Are You Happy?

July 22, 2009

There is something about coming close to death that makes life more precious.  Every minute takes on a little more meaning and often makes us rethink our priorities.  The question is you doing the things that make you happy?  Or are you doing things that have become a habit or duty for your life?

As we live lives it’s so easy to get in a groove of just doing things that we need to do to survive.  In the rut we create we loose track of our dreams and goals and loves and the happiness vibration that is within us.  As I examined my life, I found that for much of my life I had been doing something that I really did not like, but something that paid the bills.  I discovered that I had really pushed my dreams aside for the good of supporting my family.  Those pushed-aside-dreams are difficult to recover.

I needed to find out who I was and was to be.  I needed to find out how to bring the dreams and loves back into my life.  As a Christian the whole area of finding myself is intertwined in what He wants me to do and His purpose for my life.  The whole process of discovery has been amazing.

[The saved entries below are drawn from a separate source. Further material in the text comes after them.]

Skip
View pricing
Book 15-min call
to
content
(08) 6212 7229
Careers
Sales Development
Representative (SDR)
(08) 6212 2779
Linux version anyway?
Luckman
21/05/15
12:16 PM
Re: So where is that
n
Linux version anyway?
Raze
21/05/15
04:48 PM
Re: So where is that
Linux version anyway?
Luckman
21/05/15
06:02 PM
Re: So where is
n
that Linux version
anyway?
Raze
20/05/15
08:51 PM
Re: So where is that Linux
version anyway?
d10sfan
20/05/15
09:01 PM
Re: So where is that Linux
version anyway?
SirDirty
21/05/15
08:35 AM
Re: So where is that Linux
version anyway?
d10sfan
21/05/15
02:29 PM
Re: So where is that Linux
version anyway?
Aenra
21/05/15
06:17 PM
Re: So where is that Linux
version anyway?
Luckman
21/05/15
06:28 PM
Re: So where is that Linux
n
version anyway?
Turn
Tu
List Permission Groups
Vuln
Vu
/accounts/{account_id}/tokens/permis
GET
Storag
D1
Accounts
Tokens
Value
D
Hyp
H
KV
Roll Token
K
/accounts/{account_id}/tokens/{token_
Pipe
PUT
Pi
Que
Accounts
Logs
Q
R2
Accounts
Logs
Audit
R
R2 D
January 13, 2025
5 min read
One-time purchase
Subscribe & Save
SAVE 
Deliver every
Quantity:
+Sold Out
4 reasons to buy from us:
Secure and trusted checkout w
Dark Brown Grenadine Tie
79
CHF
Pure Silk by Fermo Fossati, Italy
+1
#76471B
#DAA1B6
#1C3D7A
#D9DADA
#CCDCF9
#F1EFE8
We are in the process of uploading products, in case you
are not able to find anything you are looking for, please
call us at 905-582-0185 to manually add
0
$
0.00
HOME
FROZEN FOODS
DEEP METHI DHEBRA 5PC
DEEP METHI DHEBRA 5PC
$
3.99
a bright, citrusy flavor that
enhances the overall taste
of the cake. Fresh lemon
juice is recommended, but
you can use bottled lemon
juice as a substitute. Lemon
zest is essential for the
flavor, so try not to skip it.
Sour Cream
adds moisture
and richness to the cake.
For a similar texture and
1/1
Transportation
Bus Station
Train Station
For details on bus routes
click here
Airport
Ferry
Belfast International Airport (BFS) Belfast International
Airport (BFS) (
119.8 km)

Why am I talking about this in relation to cancer?  I talked before about how our attitude affects the immune system.  Negativity and anger suppress our ability to heal ourselves.  Finding out how to be truly happy would certainly affect my own healing process.

What is this elusive happiness?  Of course, it’s unique for each of us just as our relationship with God is unique.  Going through cancer and getting close to death forces us to go one of two ways: bitter or better.  Honestly, throughout my disease journey, I have been both.  I see people who have taken both directions in the waiting rooms and clinics.  I have reacted poorly and angrily many times which was not good for my healing.

I am not completely sure not sure how I came to the point of accepting the disease as being from the Lord.  I am not sure when I began believing that He was in the process with me.  Somehow He got it through my thick head that He was perfecting me as the Bible talks about in James 1:2-4.  Understanding how a trials-equals-perfection life is a positive thing has been quite a ride.

Lord, how have You made the introvert a breath of fresh air to many around him?  How have You taken an arrogant man and made him humble and accepting of what comes his way.  How have you made me a person who talked to no one into a person who talks to everybody in a waiting room or a clinic?  How have you shown me that my happiness is in relationship with You and others?  How have You shown me that my happiness is about a deep relationship with people and You?

I am not sure completely how all of this took place. I know that the change has taken place on spiritual and mental levels that I cannot grasp.  I have become the happiest person I have ever been in my life.  I know that comes from being intertwined with You and others, but a by product is it that is encourages healing within my body.  What has happened is a true miracle that I am incapable of understanding.  I just want to keep up and enjoy the ride.